Toothpaste: We’re so preoccupied with whitening agents in our toothpastes that we neglect what is hygienically important: Removing plaque, plus protecting teeth and gums. Focus on this and you’ll also lessen your odds of bad breath from plaque buildup and gum disease. Invest in a top-shelf gel like Liv Free, which packs antioxidants and, unlike many drugstore brands, lacks harsh detergents, giving you the cleanest — and most hygienic — smile.
Mouth Rinse: Skip any alcohol-based mouth rinses. These will dry out your mouth, nullifying the work that your saliva does to break down food particles and keep you hydrated. Instead, grab a pro-saliva, alcohol-free rinse. We like Therabreath, which stimulates saliva production to keep your breath fresh all day or through the night.

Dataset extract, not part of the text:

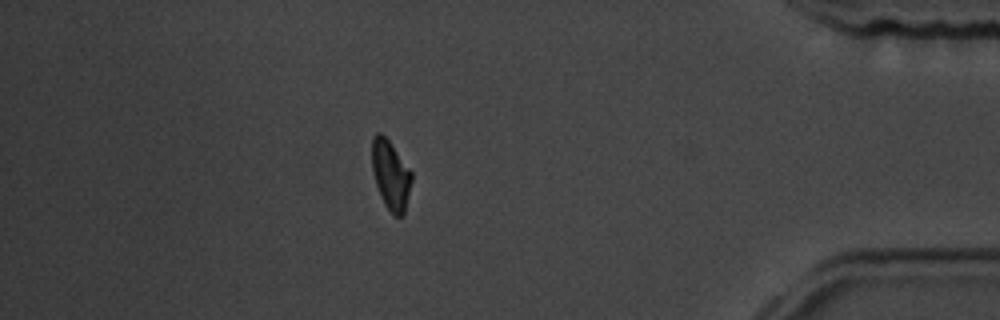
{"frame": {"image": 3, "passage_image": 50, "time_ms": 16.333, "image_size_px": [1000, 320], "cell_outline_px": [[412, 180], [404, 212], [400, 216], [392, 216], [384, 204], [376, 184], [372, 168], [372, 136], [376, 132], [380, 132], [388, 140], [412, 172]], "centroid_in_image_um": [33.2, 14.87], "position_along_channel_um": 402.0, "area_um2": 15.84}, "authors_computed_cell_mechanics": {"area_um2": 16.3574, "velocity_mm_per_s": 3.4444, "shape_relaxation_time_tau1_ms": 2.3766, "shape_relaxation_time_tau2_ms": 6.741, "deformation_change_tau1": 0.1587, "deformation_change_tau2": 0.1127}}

Gum: If you need an instant fix for that post-lunch business meeting, don’t skimp on a single-purpose gum—its flavor will wear within minutes. Instead, stock up on a sugar-free chewable like Confadent that combats plaque, employs baking soda (to lighten stained teeth), and lasts an hour before losing its minty scent.
Never Skip the Floss
Just don’t. The bacteria in the mouth loooove breaking down the little food particles that linger. If you leave a little steak between the canine and premolar, then, well, you’re gonna activate those little buggers even more. So, get everything out of there and on its way into your gut, where another bacterial colony awaits its feast.
Watch Your Diet
Your odds of better breath are bettered by a strict diet. First of all, alcohol and caffeine will dehydrate the body. We’ve already discussed how dehydration decreases saliva production, which in turn leads to bad breath. So…scale back on the coffee and stouts. Foods high in protein will yield greater sulfur production by the bacteria in your mouth. More sulfur means more stench. Finally, sugary and acidic foods cause the bacteria in your mouth to reproduce rapidly, which then magnifies the sulfur emissions. So if you’re worried about your fiery breath, make them occasional treats. Oh, and garlic and onions… those just inherently stink.